> **What you have to do**
Please reproduce the entries below exactly as they stand, but leave the pictures out.

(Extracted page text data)

━━━━━━━━

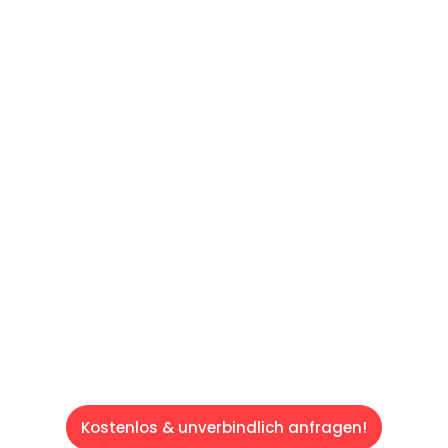
UNVERBINDLICHES ANGEBOT IN
UNTER 60 SEKUNDEN
:
Machen Sie sich bereit für einen
reibungslosen & sorgenfreien Umzug in Wien:
Erleben Sie, wie unser Expertenteam Ihren
Umzug schnell, sicher und effizient gestaltet.
Lassen Sie uns den schweren Teil
übernehmen & freuen Sie sich auf einen
entspannten und kostengünstigen Servive!
Kostenlos & unverbindlich anfragen!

━━━━━━━━

> **Solution to the exercise**
UNVERBINDLICHES ANGEBOT IN
UNTER 60 SEKUNDEN
:
Machen Sie sich bereit für einen
reibungslosen & sorgenfreien Umzug in Wien:
Erleben Sie, wie unser Expertenteam Ihren
Umzug schnell, sicher und effizient gestaltet.
Lassen Sie uns den schweren Teil
übernehmen & freuen Sie sich auf einen
entspannten und kostengünstigen Servive!
Kostenlos & unverbindlich anfragen!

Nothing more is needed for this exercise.